Ajoutons à tout ceci une importante distinction en matière de droit politique, et à laquelle les gouvernements, jaloux de faire tout par eux-mêmes, devraient donner une grande attention. J'ai dit que les taxes personnelles et les impôts sur les choses d'absolue nécessité, attaquant directement le droit de propriété, et par conséquent le vrai fondement de la société politique, sont toujours sujets à des conséquences dangereuses, s'ils ne sont établis avec l'exprès consentement du peuple ou de ses représentants. Il n'en est pas de même des droits sur les choses dont on peut s'interdire l'usage ; car alors le particulier n'étant point absolument contraint à payer, sa contribution peut passer pour volontaire ; de sorte que le consentement particulier de chacun des contribuans supplée au consentement général, et le suppose même en quelque manière : car pourquoi le peuple s'opposerait-il à toute imposition qui ne tombe que sur quiconque veut bien la payer ? Il me parait certain que tout ce qui n'est ni proscrit par les lais, ni contraire aux mœurs, et que le gouvernement peut défendre, il peut le permettre moyennant un droit. Si, par exemple, le gouvernement peut interdire l'usage des carrosses, il peut à plus forte raison imposer une taxe sur les carrosses, moyen sage et utîle d'en blâmer l'usage sans le faire cesser. Alors on peut regarder la taxe comme une espèce d'amende, dont le produit dédommage de l'abus qu'elle punit.

Quelqu'un m'objectera peut-être que ceux que Bodin appelle imposteurs, c'est-à-dire ceux qui imposent ou imaginent les taxes, étant dans la classe des riches, n'auront garde d'épargner les autres à leurs propres dépens, et de se charger eux-mêmes pour soulager les pauvres. Mais il faut rejeter de pareilles idées. Si dans chaque nation ceux à qui le souverain commet le gouvernement des peuples, en étaient les ennemis par état, ce ne serait pas la peine de rechercher ce qu'ils doivent faire pour les rendre heureux. Article de M. ROUSSEAU, citoyen de Genève.

* ECONOMIE RUSTIQUE ; c'est l'art de connaître tous les objets utiles et lucratifs de la campagne, de se les procurer, de les conserver, et d'en tirer le plus grand avantage possible. Cette manière de s'enrichir est d'une étendue prodigieuse : c'est un tribut imposé sur tous les êtres de la nature ; les éléments même n'en sont pas exceptés. Ce serait un ouvrage considérable que l'exposition seule des choses qui sont comprises dans l'économie rustique. Voici les principales.
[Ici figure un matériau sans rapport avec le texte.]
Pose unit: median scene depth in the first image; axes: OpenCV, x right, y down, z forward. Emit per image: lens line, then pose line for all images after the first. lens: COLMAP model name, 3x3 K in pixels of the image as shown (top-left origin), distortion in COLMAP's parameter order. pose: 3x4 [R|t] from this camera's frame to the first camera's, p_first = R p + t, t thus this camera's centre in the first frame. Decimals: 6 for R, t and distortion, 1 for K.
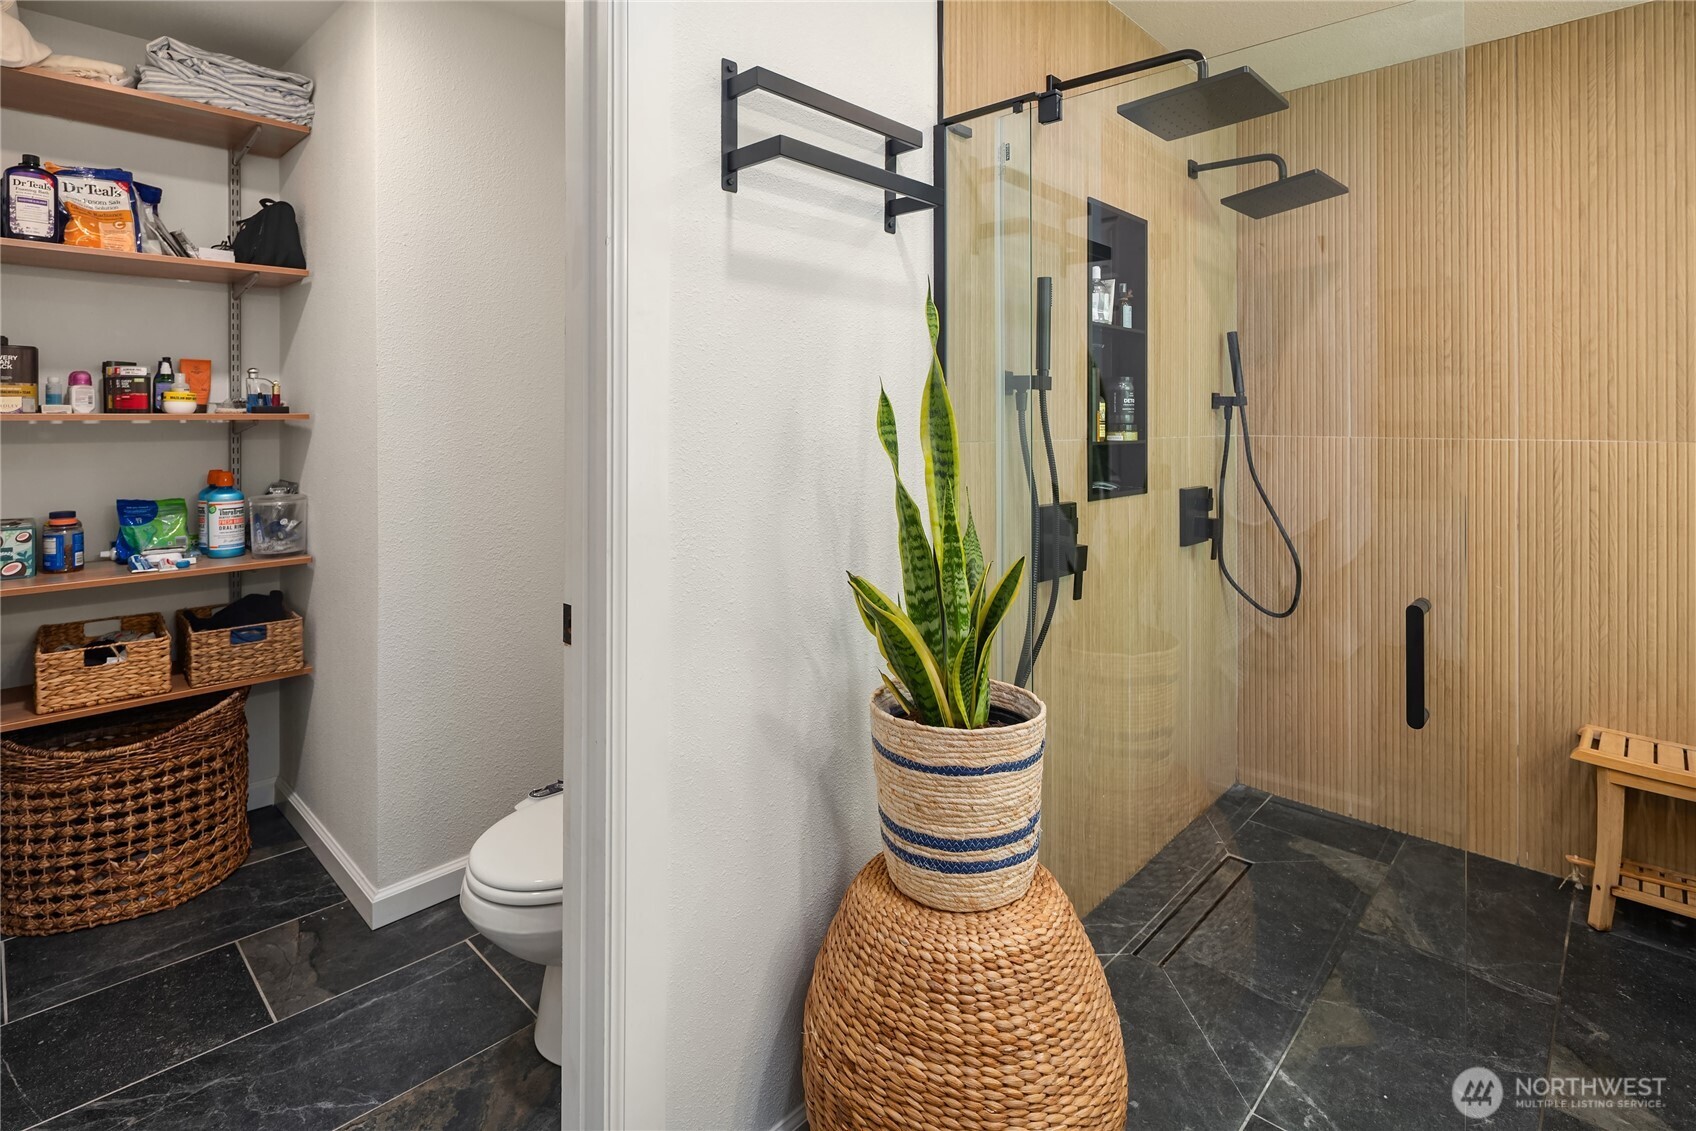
lens RADIAL K [[843.2, 0, 808.0], [0, 843.2, 411.2], [0, 0, 1]] dist [0.001718, -0.001734]
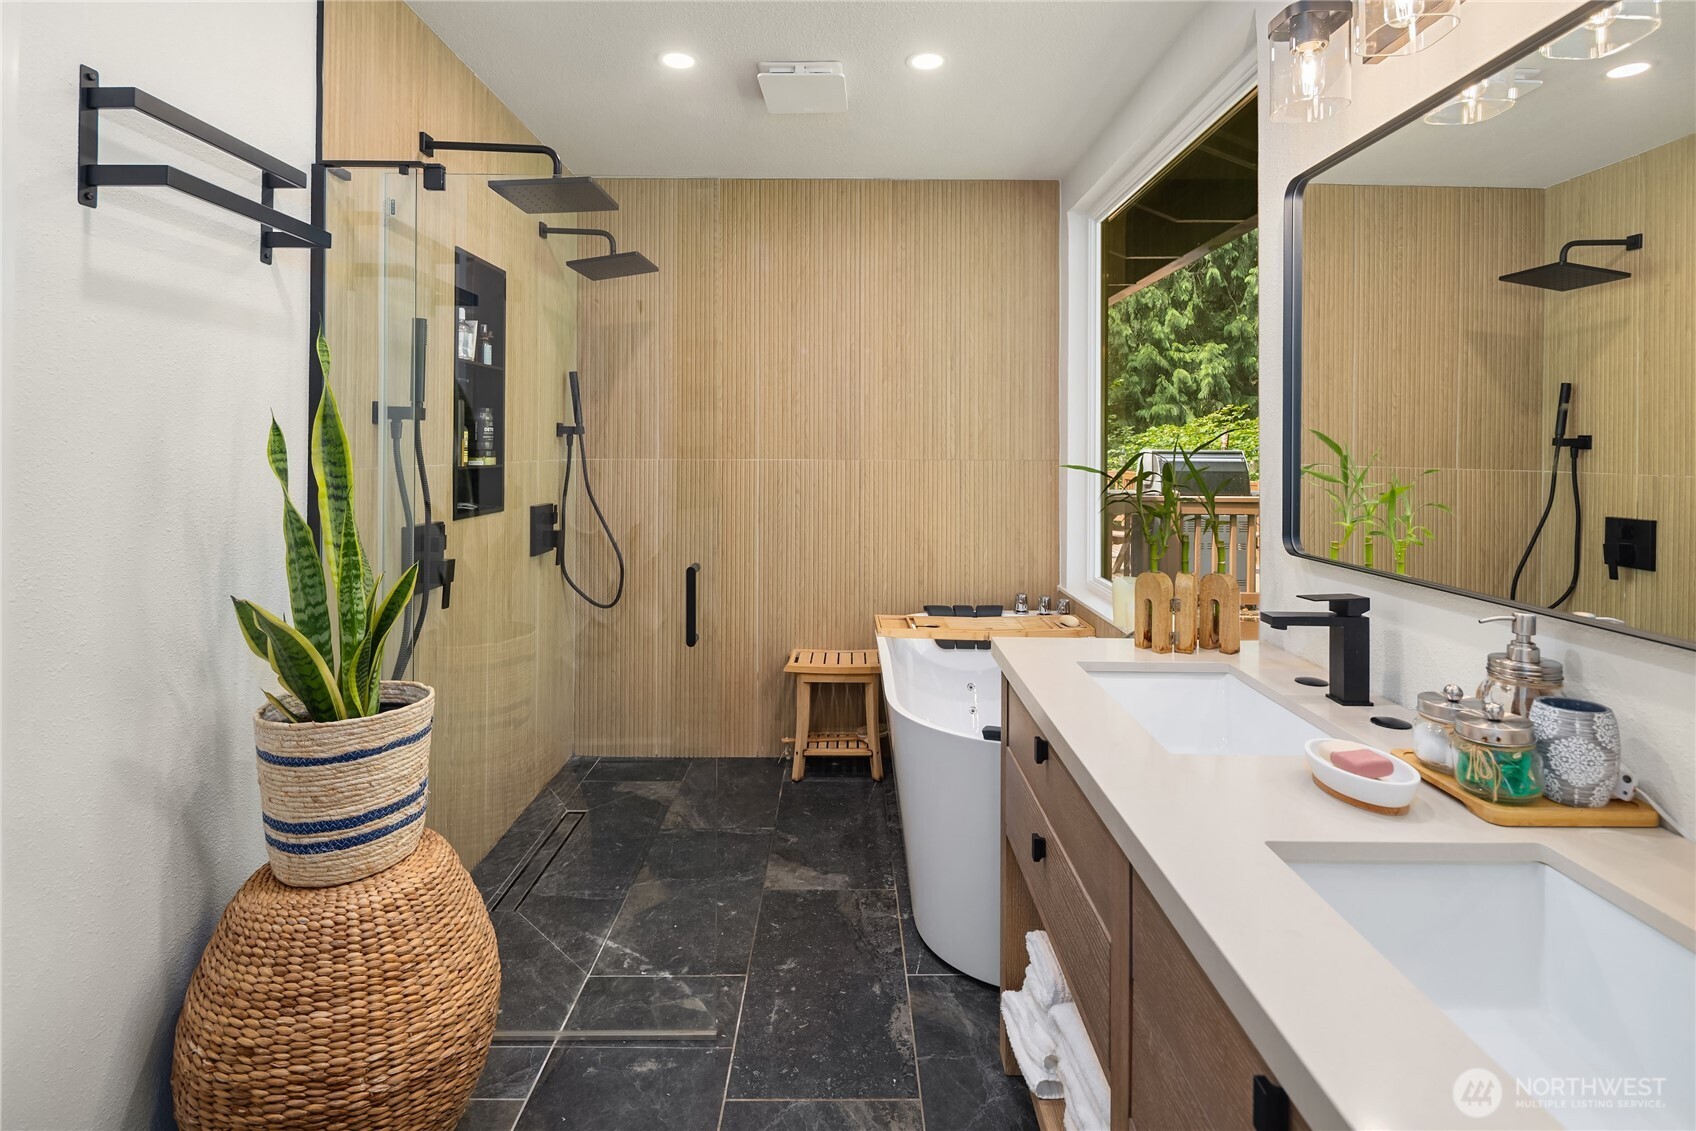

Celui qui vivra à la campagne, et qui voudra mettre son séjour à profit, connaitra l'agriculture et le jardinage dans tous leurs détails ; il n'ignorera rien de ce qui concerne les bâtiments nécessaires pour lui, pour sa famille, pour ses domestiques, pour ses animaux, et pour ses différentes récoltes ; la chasse, la pêche, la fauconnerie, les haras, les eaux, les forêts, les différents travaux rustiques ; plusieurs manufactures, telles que celles de la fayence, de la poterie, de la chaux, de la brique, du fer, etc. Quelle que soit l'opinion vulgaire sur la vie d'un homme qui se livre tout entier à ces objets, je n'en connais aucune, sans exception, qui soit plus conforme à la nature, à la santé, à l'étendue des connaissances utiles, à l'élévation de l'esprit, à la simplicité des mœurs, au goût des bonnes choses, à la vertu, au bien public, à l'honnêteté et au bons sens. Voyez en différents endroits de ce dictionnaire ce qui a rapport à l'économie rustique, et consultez les articles CHASSE, PECHE, AGRICULTURE, FAISANDERIE, FAUCONNERIE, JARDINAGE, CULTURE DES TERRES, etc.